Pam frowned. "Let me get the nurse," Pam said and turned to go out the door.
"No, wait!" She stopped and looked back. "It's okay. Really." I nodded. "I'm okay. In fact, never better." I smiled again when I realized it was true.
"You passed out. You scared the shit out of me." Pam said, still looking dubious as to my state of mind.
"I'm sorry. I must have done something wrong. But I really do feel okay."
She came back over to the side of the bed, an odd expression on her face. "What?" I asked.
She hesitated, then let out a long sigh and handed me a sheet of paper. "It came when you were doing your little experiment." She walked back to the chair and sat down.

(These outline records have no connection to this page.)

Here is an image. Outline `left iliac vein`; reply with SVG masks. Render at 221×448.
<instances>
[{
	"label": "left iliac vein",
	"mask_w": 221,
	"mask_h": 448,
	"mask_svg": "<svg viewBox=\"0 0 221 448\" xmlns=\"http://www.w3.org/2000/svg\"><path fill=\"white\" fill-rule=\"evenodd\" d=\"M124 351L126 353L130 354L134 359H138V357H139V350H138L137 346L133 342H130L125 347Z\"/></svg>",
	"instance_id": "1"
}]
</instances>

She went on. "After all the excitement of the ambulance and shit, they said you seemed to be okay and just needed to come out of it on your own. I got bored just sitting here listening to you snore, so I went out to the lounge and checked my email. That," she gestured at the sheet in my hand, "was in my inbox. I figured you'd want to read it."
I glanced at the sheet. It was from him - me - again. It started out "Don't worry - you didn't hook it up wrong, and you haven't suffered any damage. In fact, just the opposite..."
I looked up at Pam, and she nodded. "When you said you must have hooked it up wrong, it reminded me."
The email went on to explain what had just happened. I had supressed portions of my frontal lobes, as well as Broca's area and other language related functions. At the same time, I had stimulated some of the pure sensory processing areas of my brain. This gave me an incredibly enhanced ability to focus on the detail of what those senses were telling me, without the executive functions and language areas getting in the way, trying to interpret and reinterpret what I was seeing and hearing.
Once the artificial supression was shut-off, the normal functions of those areas of the brain returned. But I had retained the detailed memory of what I had seen.
I could now recite, in order, the title of every book on my bookshelves. It was like I was reading them off from a photograph. When I tried, I could recollect where every item in the study was, from a ball of trash next to the trash can, to a piece of red thread that came from god knows where and was lying on the couch next to where Pam was sitting.
I could remember everything.
The email went on to identify a few more experiments to try, and we decided to wait until the next weekend to do so. I had to go to work, and Pam had things to do as well. And I wasn't ready to tell anyone else about this. Not yet.
Not until yesterday, when everything changed yet again.